Why is a list of cumulative frequency sums required for implementing a random word generator?

Question

I'm working on exercise 13.7 from Think Python: How to Think Like a Computer Scientist. The goal of the exercise is to come up with a relatively efficient algorithm that returns a random word from a file of words (let's say a novel), where the probability of the word being returned is correlated to its frequency in the file.

The author suggests the following steps (there may be a better solution, but this is assumably the best solution for what we've covered so far in the book).

1. Create a histogram showing {word: frequency}.
2. Use the keys method to get a list of words in the book.
3. Build a list that contains the cumulative sum of the word frequencies, so that the last item in this list is the total number of words in the book, n.
4. Choose a random number from 1 to n.
5. Use a bisection search to find the index where the random number would be inserted in the cumulative sum.
6. Use the index to find the corresponding word in the word list.

My question is this: What's wrong with the following solution?
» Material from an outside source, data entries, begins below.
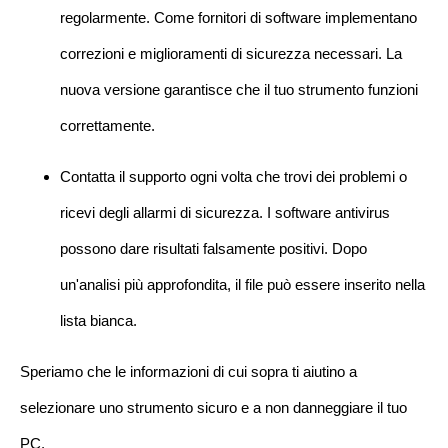
regolarmente. Come fornitori di software implementano
correzioni e miglioramenti di sicurezza necessari. La
nuova versione garantisce che il tuo strumento funzioni
correttamente.
Contatta il supporto ogni volta che trovi dei problemi o
ricevi degli allarmi di sicurezza. I software antivirus
possono dare risultati falsamente positivi. Dopo
un'analisi più approfondita, il file può essere inserito nella
lista bianca.
Speriamo che le informazioni di cui sopra ti aiutino a
selezionare uno strumento sicuro e a non danneggiare il tuo
PC.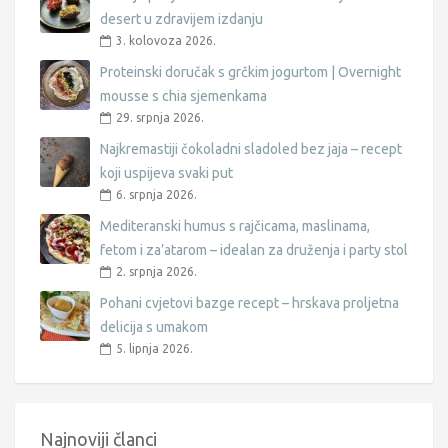
desert u zdravijem izdanju
3. kolovoza 2026.
Proteinski doručak s grčkim jogurtom | Overnight
mousse s chia sjemenkama
29. srpnja 2026.
Najkremastiji čokoladni sladoled bez jaja – recept
koji uspijeva svaki put
6. srpnja 2026.
Mediteranski humus s rajčicama, maslinama,
fetom i za’atarom – idealan za druženja i party stol
2. srpnja 2026.
Pohani cvjetovi bazge recept – hrskava proljetna
delicija s umakom
5. lipnja 2026.
Najnoviji članci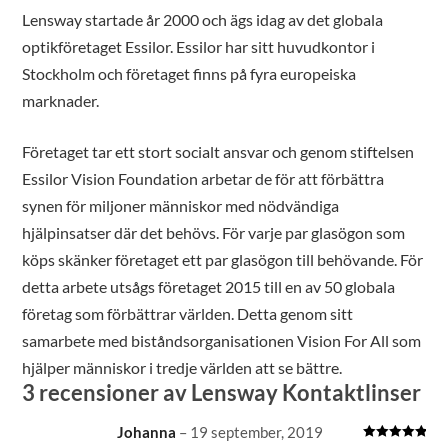
Lensway startade år 2000 och ägs idag av det globala
optikföretaget Essilor. Essilor har sitt huvudkontor i
Stockholm och företaget finns på fyra europeiska
marknader.
Företaget tar ett stort socialt ansvar och genom stiftelsen
Essilor Vision Foundation arbetar de för att förbättra
synen för miljoner människor med nödvändiga
hjälpinsatser där det behövs. För varje par glasögon som
köps skänker företaget ett par glasögon till behövande. För
detta arbete utsågs företaget 2015 till en av 50 globala
företag som förbättrar världen. Detta genom sitt
samarbete med biståndsorganisationen Vision For All som
hjälper människor i tredje världen att se bättre.
3 recensioner av
Lensway Kontaktlinser
Johanna
–
19 september, 2019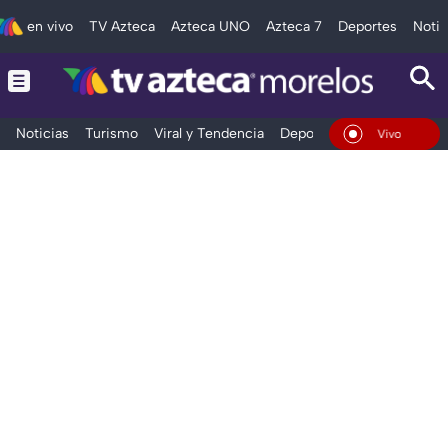
en vivo
TV Azteca
Azteca UNO
Azteca 7
Deportes
Notic
Noticias
Turismo
Viral y Tendencia
Deportes
Espectáculos
En Vivo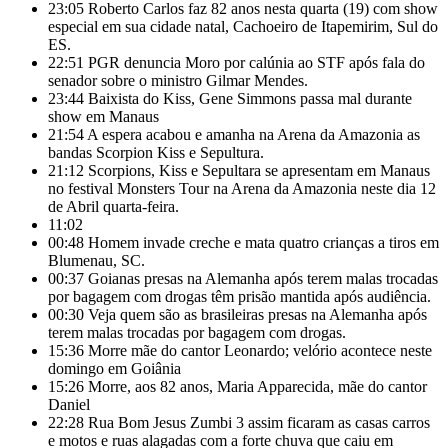
23:05
Roberto Carlos faz 82 anos nesta quarta (19) com show
especial em sua cidade natal, Cachoeiro de Itapemirim, Sul do
ES.
22:51
PGR denuncia Moro por calúnia ao STF após fala do
senador sobre o ministro Gilmar Mendes.
23:44
Baixista do Kiss, Gene Simmons passa mal durante
show em Manaus
21:54
A espera acabou e amanha na Arena da Amazonia as
bandas Scorpion Kiss e Sepultura.
21:12
Scorpions, Kiss e Sepultara se apresentam em Manaus
no festival Monsters Tour na Arena da Amazonia neste dia 12
de Abril quarta-feira.
11:02
00:48
Homem invade creche e mata quatro crianças a tiros em
Blumenau, SC.
00:37
Goianas presas na Alemanha após terem malas trocadas
por bagagem com drogas têm prisão mantida após audiência.
00:30
Veja quem são as brasileiras presas na Alemanha após
terem malas trocadas por bagagem com drogas.
15:36
Morre mãe do cantor Leonardo; velório acontece neste
domingo em Goiânia
15:26
Morre, aos 82 anos, Maria Apparecida, mãe do cantor
Daniel
22:28
Rua Bom Jesus Zumbi 3 assim ficaram as casas carros
e motos e ruas alagadas com a forte chuva que caiu em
1. Turn the novel into a list t of words, exactly as they as they appear in the novel, without eliminating repeat instances or shuffling.
2. Generate a random integer from 0 to n, where n = len(t) – 1.
3. Use that random integer as an index to retrieve a random word from t.

Thanks.

Answer 1

Your approach is (also) correct, but it uses space proportional to the input text size. The approach suggested by the book uses space proportional only to the number of distinct words in the input text, which is usually much smaller. (Think about how often words like "the" appear in English text.)